Having located the line with "https://zerojudge.tw/ShowProblem?problemid=f315", repeat it and all remaining lines of the records exactly. Pictures do not belong in the answer.

---------- Provided records

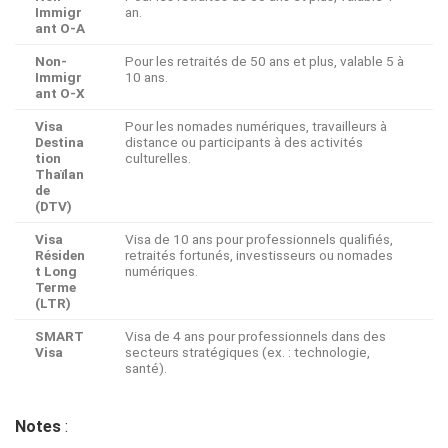
Immigr
an.
ant O-A
Non-
Pour les retraités de 50 ans et plus, valable 5 à
Immigr
10 ans.
ant O-X
Visa
Pour les nomades numériques, travailleurs à
Destina
distance ou participants à des activités
tion
culturelles.
Thaïlan
de
(DTV)
Visa
Visa de 10 ans pour professionnels qualifiés,
Résiden
retraités fortunés, investisseurs ou nomades
t Long
numériques.
Terme
(LTR)
SMART
Visa de 4 ans pour professionnels dans des
Visa
secteurs stratégiques (ex. : technologie,
santé).
Notes
:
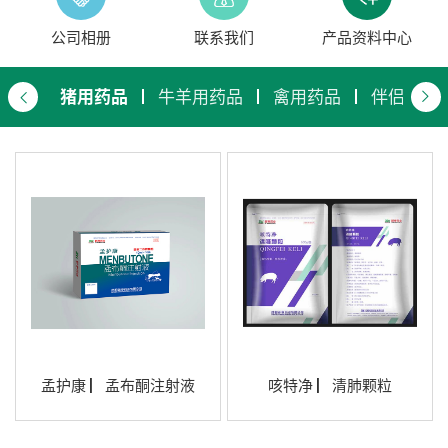
公司相册
联系我们
产品资料中心
猪用药品
牛羊用药品
禽用药品
伴侣动物
孟护康 ▏孟布酮注射液
咳特净 ▏清肺颗粒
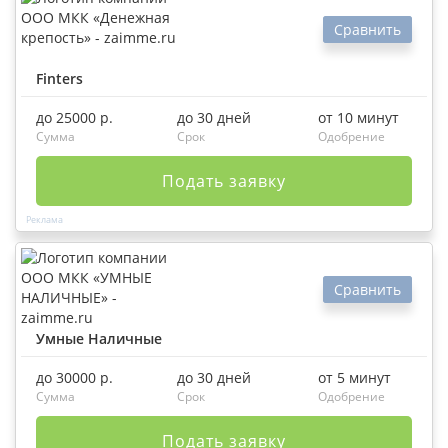
Сравнить
Finters
до 25000 р.
до 30 дней
от 10 минут
Сумма
Срок
Одобрение
Подать заявку
Сравнить
Умные Наличные
до 30000 р.
до 30 дней
от 5 минут
Сумма
Срок
Одобрение
Подать заявку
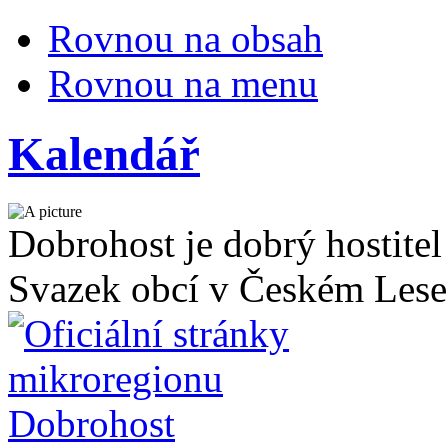
Rovnou na obsah
Rovnou na menu
Kalendář
Dobrohost je dobrý hostitel
Svazek obcí v Českém Lese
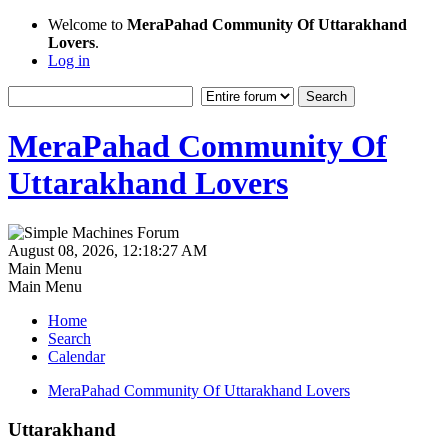
Welcome to
MeraPahad Community Of Uttarakhand
Lovers
.
Log in
MeraPahad Community Of
Uttarakhand Lovers
August 08, 2026, 12:18:27 AM
Main Menu
Main Menu
Home
Search
Calendar
MeraPahad Community Of Uttarakhand Lovers
Uttarakhand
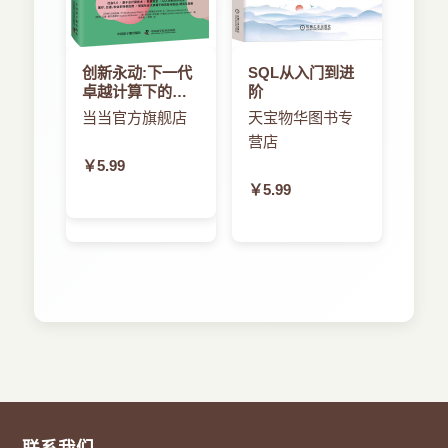
创新永动:下一代
SQL从入门到进
卓越计算下的数
阶
字化社会
当当官方旗舰店
天宝物华图书专
营店
￥5.99
￥5.99
联系我们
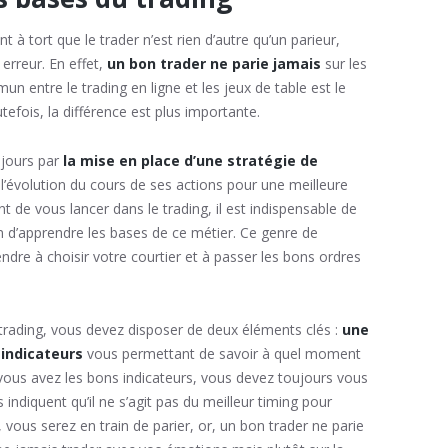
tort que le trader n’est rien d’autre qu’un parieur,
erreur. En effet,
un bon trader ne parie jamais
sur les
n entre le trading en ligne et les jeux de table est le
utefois, la différence est plus importante.
jours par
la mise en place d’une stratégie de
 l’évolution du cours de ses actions pour une meilleure
ant de vous lancer dans le trading, il est indispensable de
in d’apprendre les bases de ce métier. Ce genre de
dre à choisir votre courtier et à passer les bons ordres
e trading, vous devez disposer de deux éléments clés :
une
 indicateurs
vous permettant de savoir à quel moment
i vous avez les bons indicateurs, vous devez toujours vous
indiquent qu’il ne s’agit pas du meilleur timing pour
ous serez en train de parier, or, un bon trader ne parie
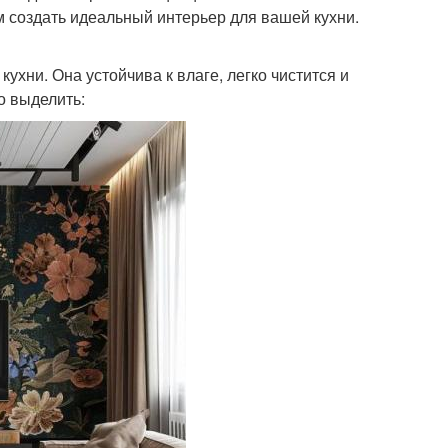
 создать идеальный интерьер для вашей кухни.
ухни. Она устойчива к влаге, легко чистится и
о выделить:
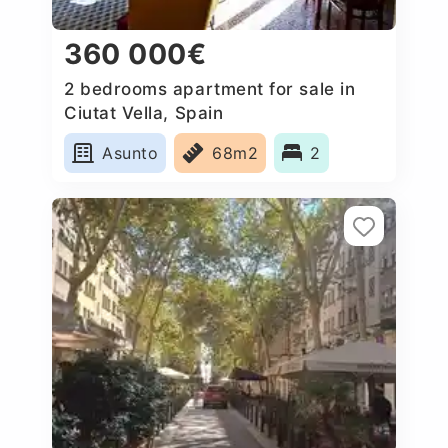
360 000€
2 bedrooms apartment for sale in
Ciutat Vella, Spain
Asunto
68m2
2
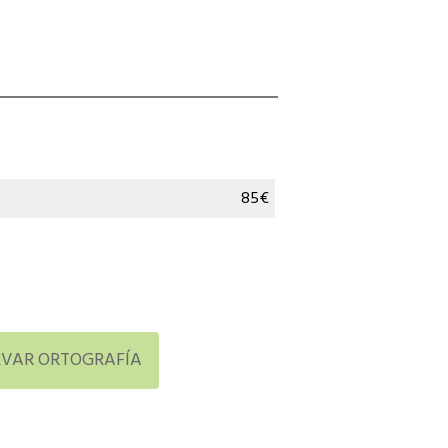
85€
RVAR ORTOGRAFÍA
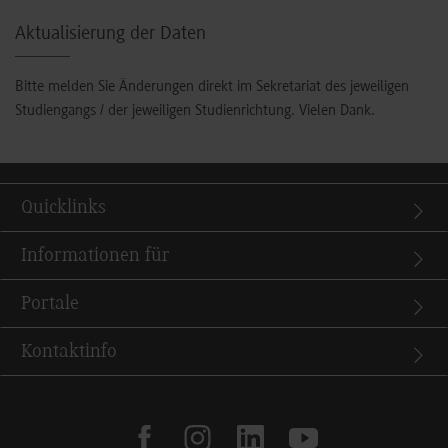
Aktualisierung der Daten
Bitte melden Sie Änderungen direkt im Sekretariat des jeweiligen
Studiengangs / der jeweiligen Studienrichtung. Vielen Dank.
Quicklinks
Informationen für
Portale
Kontaktinfo
facebook
instagram
linkedin
youtube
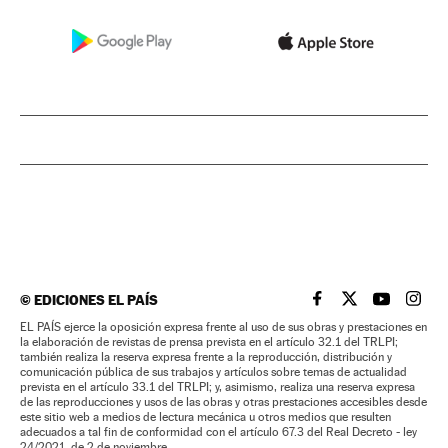
©
EDICIONES EL PAÍS
EL PAÍS BRASIL EN
EL PAÍS BRASI
EL PAÍS B
EL PA
EL PAÍS ejerce la oposición expresa frente al uso de sus obras y prestaciones en
la elaboración de revistas de prensa prevista en el artículo 32.1 del TRLPI;
también realiza la reserva expresa frente a la reproducción, distribución y
comunicación pública de sus trabajos y artículos sobre temas de actualidad
prevista en el artículo 33.1 del TRLPI; y, asimismo, realiza una reserva expresa
de las reproducciones y usos de las obras y otras prestaciones accesibles desde
este sitio web a medios de lectura mecánica u otros medios que resulten
adecuados a tal fin de conformidad con el artículo 67.3 del Real Decreto - ley
24/2021, de 2 de noviembre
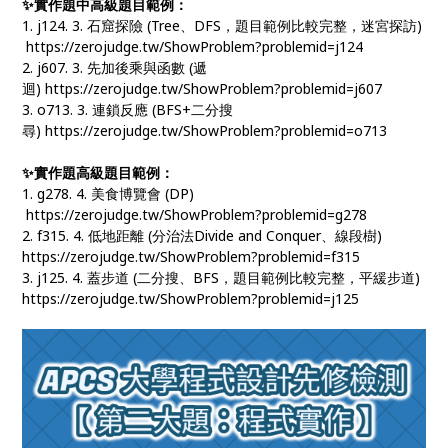
✨實作題中高級題目範例：
1. j124. 3. 石窟探險 (Tree、DFS，題目範例比較完整，迷宮探訪)
https://zerojudge.tw/ShowProblem?problemid=j124
2. j607. 3. 先加後乘與函數 (遞
迴) https://zerojudge.tw/ShowProblem?problemid=j607
3. o713. 3. 連鎖反應 (BFS+二分搜
尋) https://zerojudge.tw/ShowProblem?problemid=o713
✨實作題高級題目範例：
1. g278. 4. 美食博覽會 (DP)
https://zerojudge.tw/ShowProblem?problemid=g278
2. f315. 4. 低地距離 (分治法Divide and Conquer、線段樹)
https://zerojudge.tw/ShowProblem?problemid=f315
3. j125. 4. 蓋步道 (二分搜、BFS，題目範例比較完整，平緩步道)
https://zerojudge.tw/ShowProblem?problemid=j125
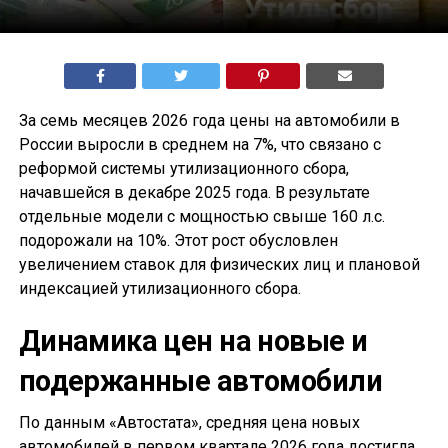
За семь месяцев 2026 года цены на автомобили в
России выросли в среднем на 7%, что связано с
реформой системы утилизационного сбора,
начавшейся в декабре 2025 года. В результате
отдельные модели с мощностью свыше 160 л.с.
подорожали на 10%. Этот рост обусловлен
увеличением ставок для физических лиц и плановой
индексацией утилизационного сбора.
Динамика цен на новые и
подержанные автомобили
По данным «Автостата», средняя цена новых
автомобилей в первом квартале 2026 года достигла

--------------------

**Answer to this exercise:**
https://zerojudge.tw/ShowProblem?problemid=f315
3. j125. 4. 蓋步道 (二分搜、BFS，題目範例比較完整，平緩步道)
https://zerojudge.tw/ShowProblem?problemid=j125
За семь месяцев 2026 года цены на автомобили в
России выросли в среднем на 7%, что связано с
реформой системы утилизационного сбора,
начавшейся в декабре 2025 года. В результате
отдельные модели с мощностью свыше 160 л.с.
подорожали на 10%. Этот рост обусловлен
увеличением ставок для физических лиц и плановой
индексацией утилизационного сбора.
Динамика цен на новые и
подержанные автомобили
По данным «Автостата», средняя цена новых
автомобилей в первом квартале 2026 года достигла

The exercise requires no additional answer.